On Tue, 22 Feb 2011 09:42:15 +0000 Richard Sandiford richard.sandiford@linaro.org wrote:
Julian Brown julian@codesourcery.com writes:
Richard Sandiford richard.sandiford@linaro.org wrote:
- Struct (tree) types are defined via hard-wired code in the ARM
backend rather than in arm_neon.h. The "type mode" of those struct types is overridden to be an extra-wide vector, the width of the whole struct (so int32x2x2_t would be V4SImode, etc.).
FWIW, I was going to try to avoid this. I think instead we should automatically use vector modes for structures like those in arm_neon.h, via a target hook. It would improve the code quality for general code that has the same sort of small-array-of-vectors structure. (In other words, this would help when using the generic vector extensions rather than the Neon-specific builtins.)
That sounds like a good plan, I think.
- Builtins (__builtin_neon_*) which previously used "big" integer
modes to pass/return values, are initialised such that they directly pass/return the struct types above instead. The intrinsic wrappers in arm_neon.h no longer need to use unions to pun the types of arguments & return values.
Yeah, I'd wondered about that too. However, these days, I think we ought to be able to generate good code for this type of union, and we seem to for the cases I've tried. In the end I thought it was better to keep the underlying built-in function close to the rtl pattern. E.g. the fact that the name of the field is "val" seems more like an arm_neon.h detail than something that should be hard-coded into GCC.
I still think it's a good idea to get rid of the unions in this case, or at least, replace the wide-integer modes in the unions with wide vectors. But I'm happy with whatever works :-).
- When those builtins are expanded, they now use the extra-wide
vectors. The corresponding instruction patterns in neon.md also use wide vectors (rather than wide integer modes).
I was also going to try defining non-power-of-two vectors. Glad to hear it works! (That was actually the main motivation for doing the rtl side first: to see whether it really would be OK to ask the vectoriser to treat these values as single vectors.)

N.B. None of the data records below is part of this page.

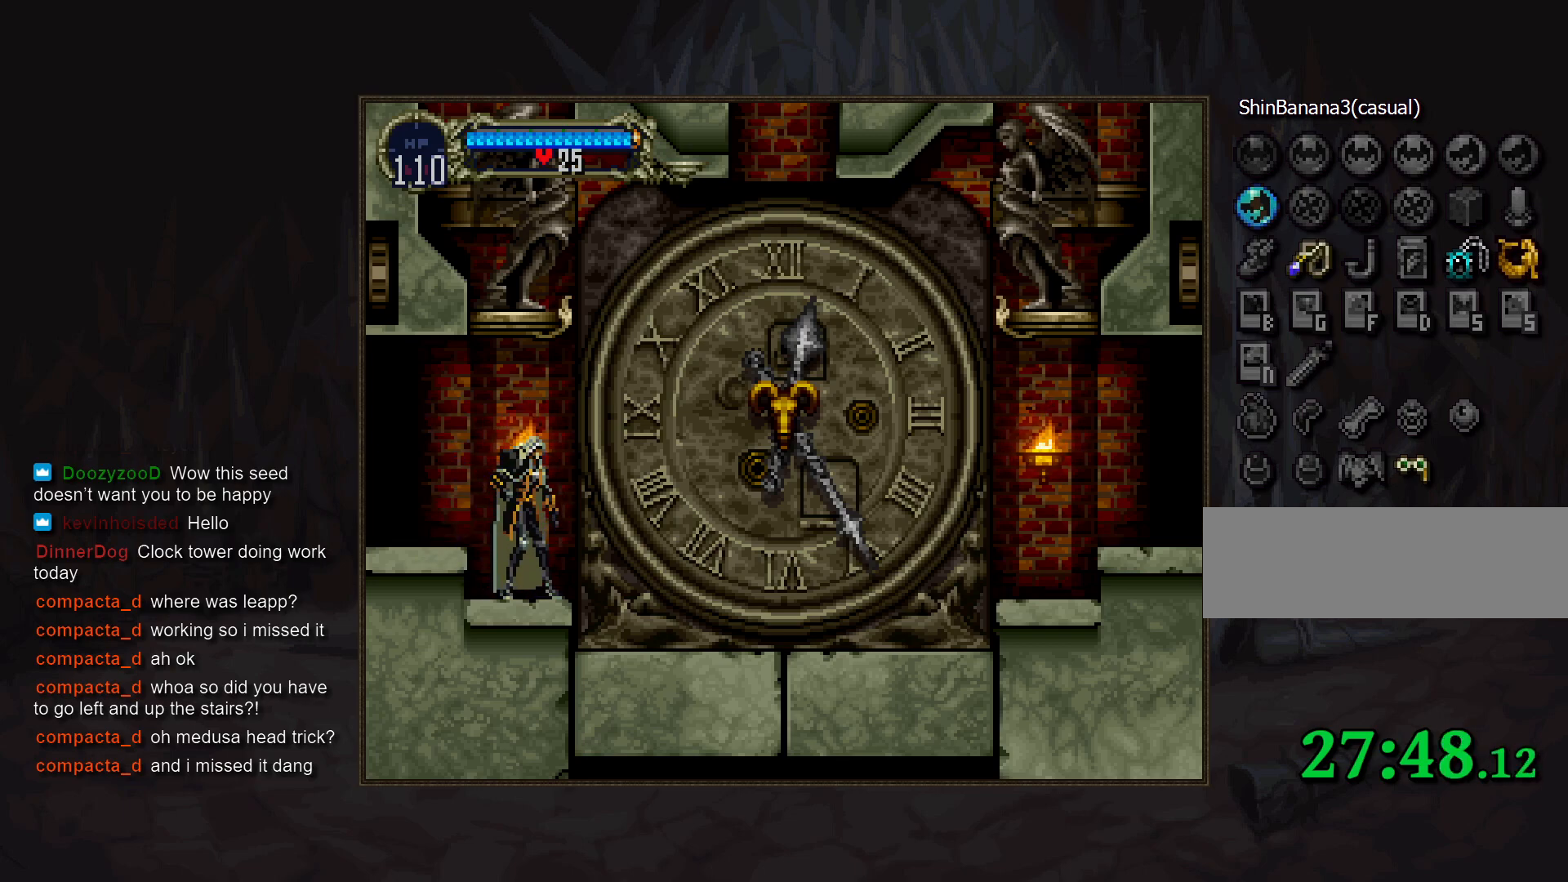
{"buttons": [], "events": []}
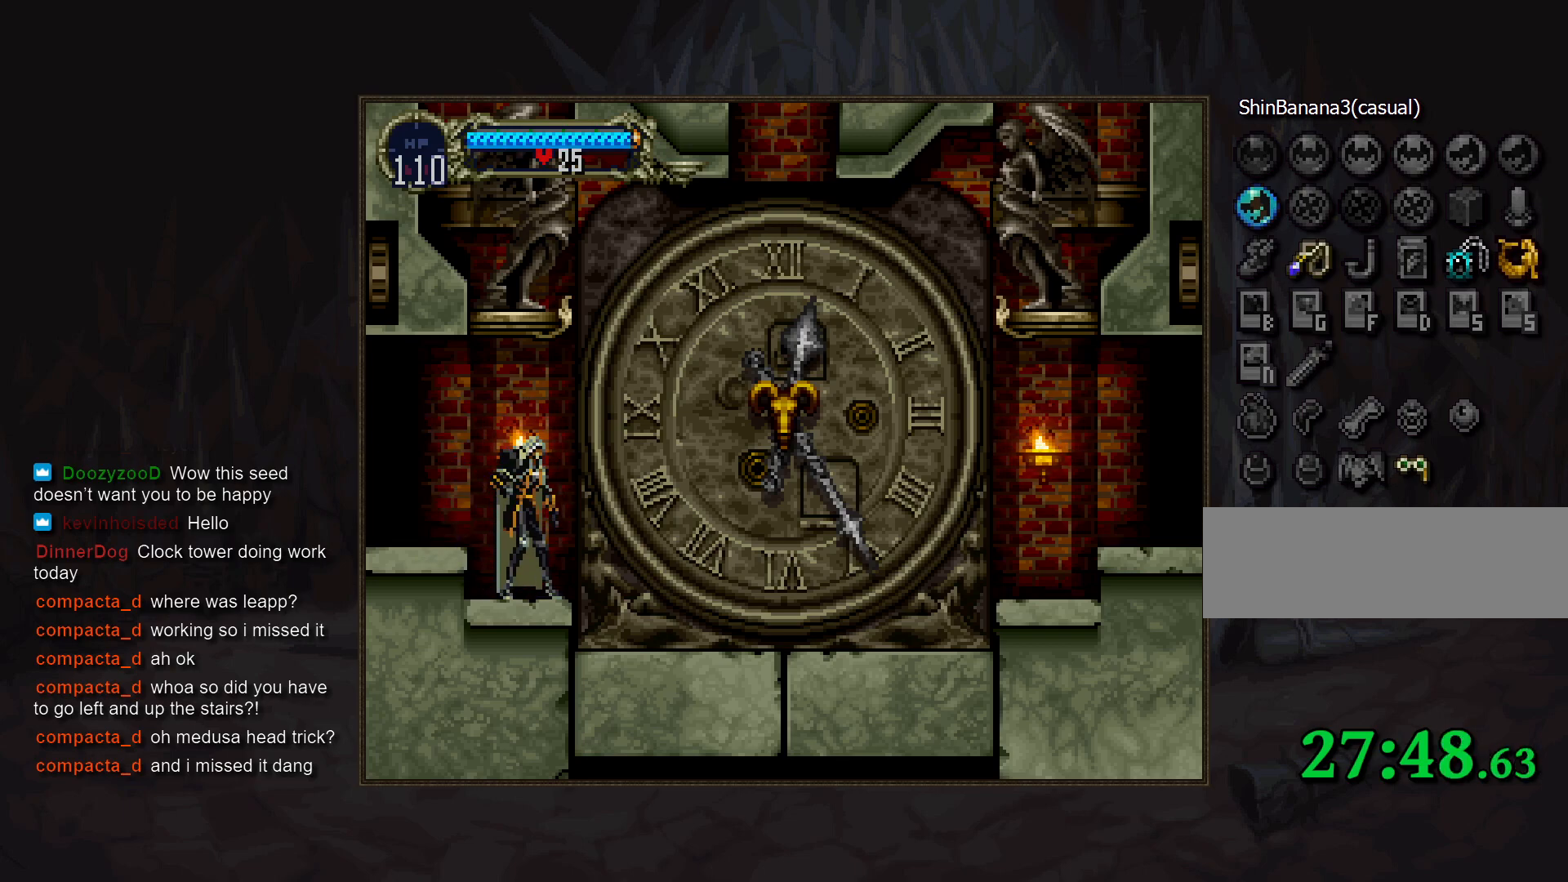
{"buttons": [], "events": []}
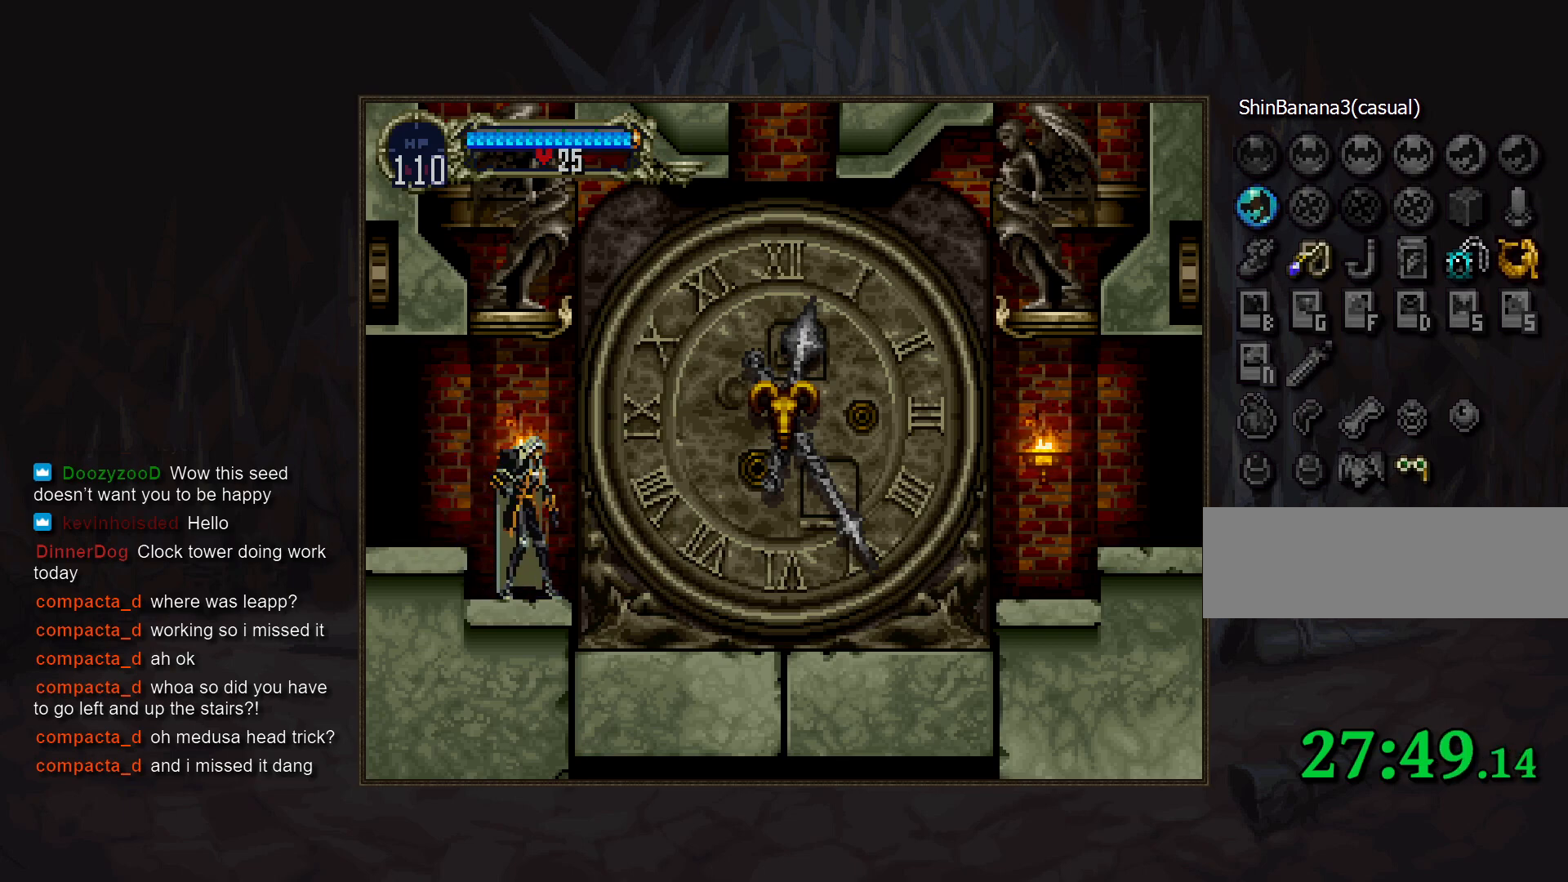
{"buttons": [], "events": []}
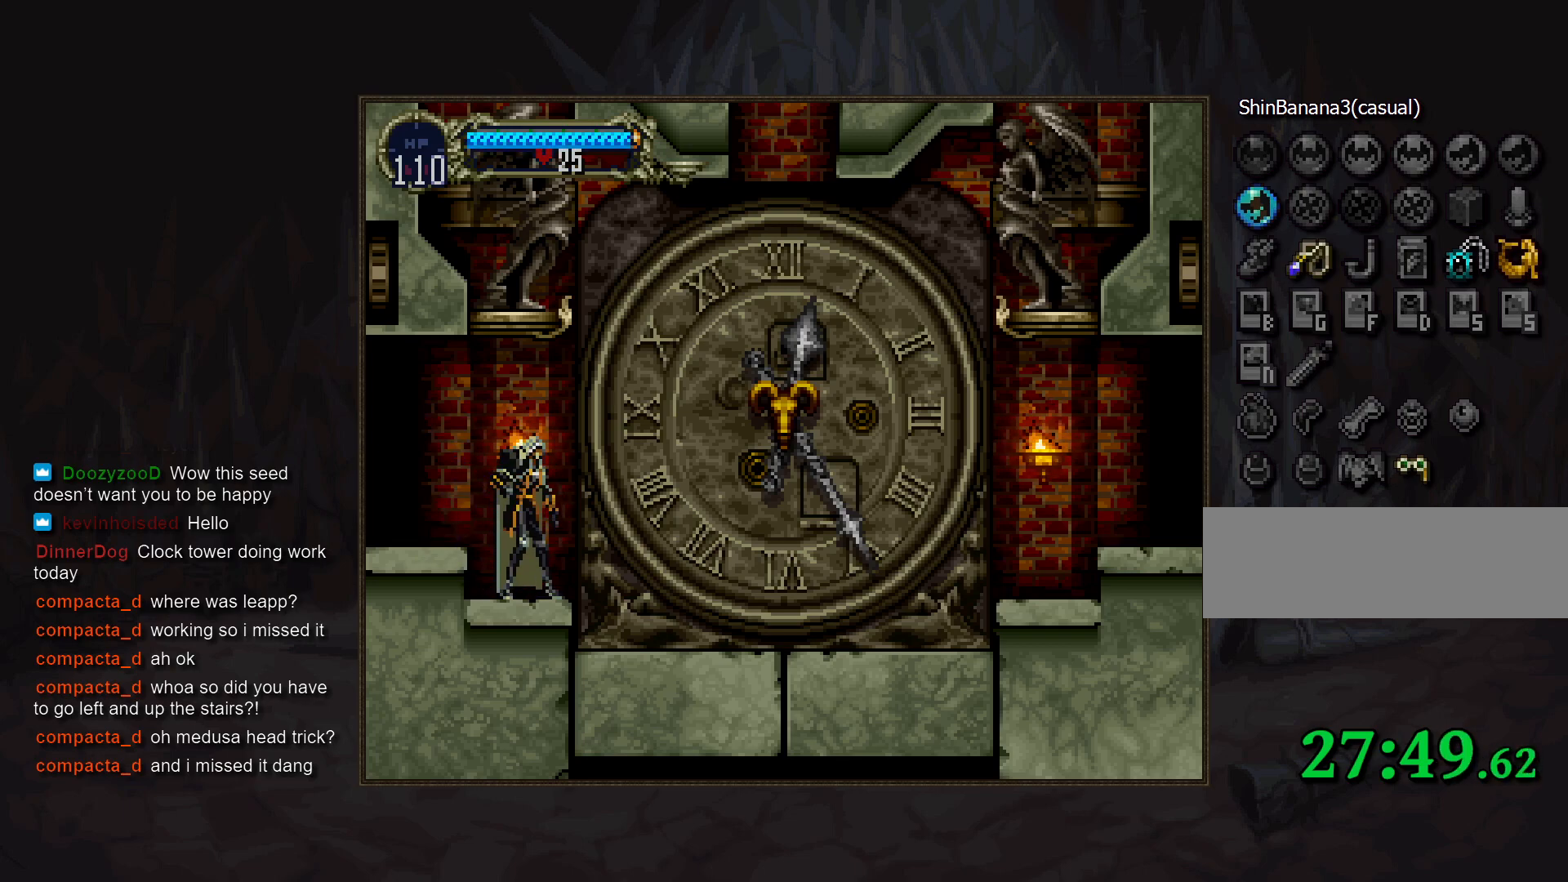
{"buttons": [], "events": []}
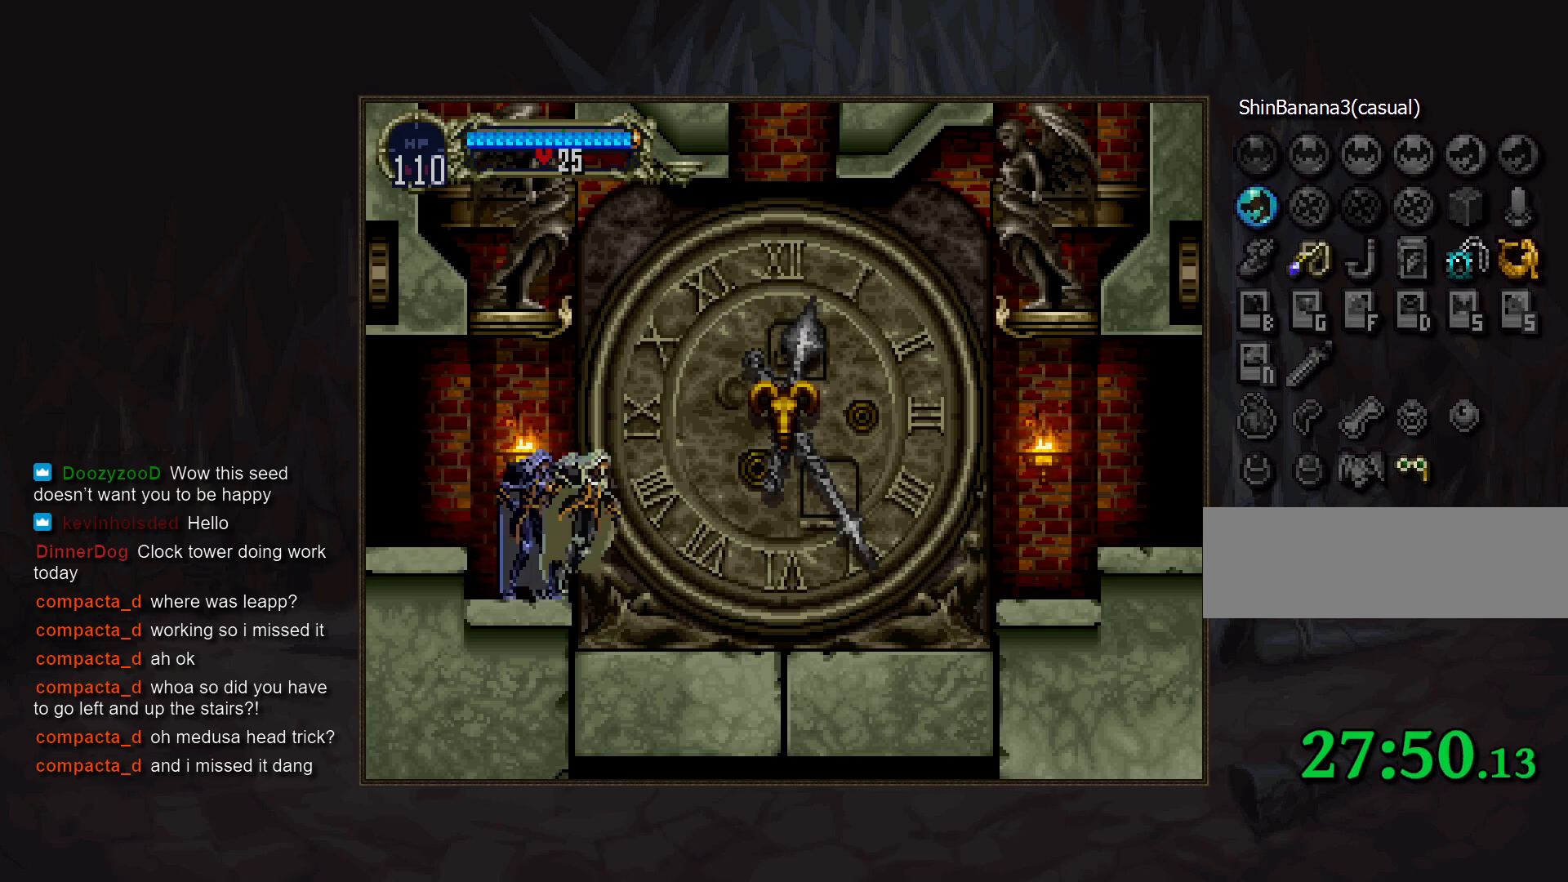
{"buttons": [], "events": [[167, "DPAD_LEFT", "down"], [267, "TRIANGLE", "down"], [333, "TRIANGLE", "up"], [350, "DPAD_LEFT", "up"], [383, "CIRCLE", "down"], [500, "CIRCLE", "up"]]}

(Caveat: that's one of the things that isn't well-tested. It works to define those modes, at least.)
I think we should keep the integer modes too, though, just like we allow DImode for double registers. (I'm surprised to see we don't allow TImode for quad registers TBH -- might look into that.) Given that there are no architectual restrictions on mode punning, these integer modes are useful neutral ground.
I'm not convinced by that. Consider that:
1. There are no useful operations on the wide-integer types.
2. There is no way of representing constants in RTL for the wide-integer types (we have an internal bug where a constant-zero OImode value is synthesized when using NEON intrinsics, and it leads to an ICE: see emit-rtl.c:immed_double_const -- OImode, etc. are wider than 2 * HOST_BITS_PER_WIDE_INT, so fail the second assertion).
Unless we can show that the wide-integer modes are really needed, and patch things up so (2) no longer holds, I'd strongly prefer to see them disappear. (As a side note, we obviously want to avoid wide-integer or wide-vector modes *ever* being reloaded via core registers, since there simply aren't enough of them for that to be possible. I think that may be one of the reasons that integer-equivalent modes for each size have traditionally been used by the compiler?).
The VMOV is a bit disappointing, and needs further investigation.
But that should be fairly easy: we just need to expand to subreg operations for vcombine, vget_high/vget_low, etc. -- which I believe will work fine now (it didn't at some point in the distant past, which is why we have hardwired "vmov"s all over the place). Big-endian mode may need some care to be taken, as ever.
This VMOV is coming from a plain register-register SET that we fail to optimise away. The pattern is:
(set (reg NEWX) (reg OLDX)) (set (subreg (reg NEWX 0)) (plus (subreg (reg OLDX 0)) ...)) ;
OLDX dead (set (subreg (reg NEWX 8)) (plus (subreg (reg NEWX 8)) ...)) ...
where what we really want is for the second instruction to use NEWX (or for NEWX not to exist at all, whichever way to prefer to look at it). I think it's a general subreg optimisation problem.
Hmm, not sure about that then.
I don't think I'm going to have time to work on this in the immediate future: please feel free to use it as a base, or ignore it if your approach is simpler/better :-).
Thanks. I might well end up "borrowing" the vector-mode stuff.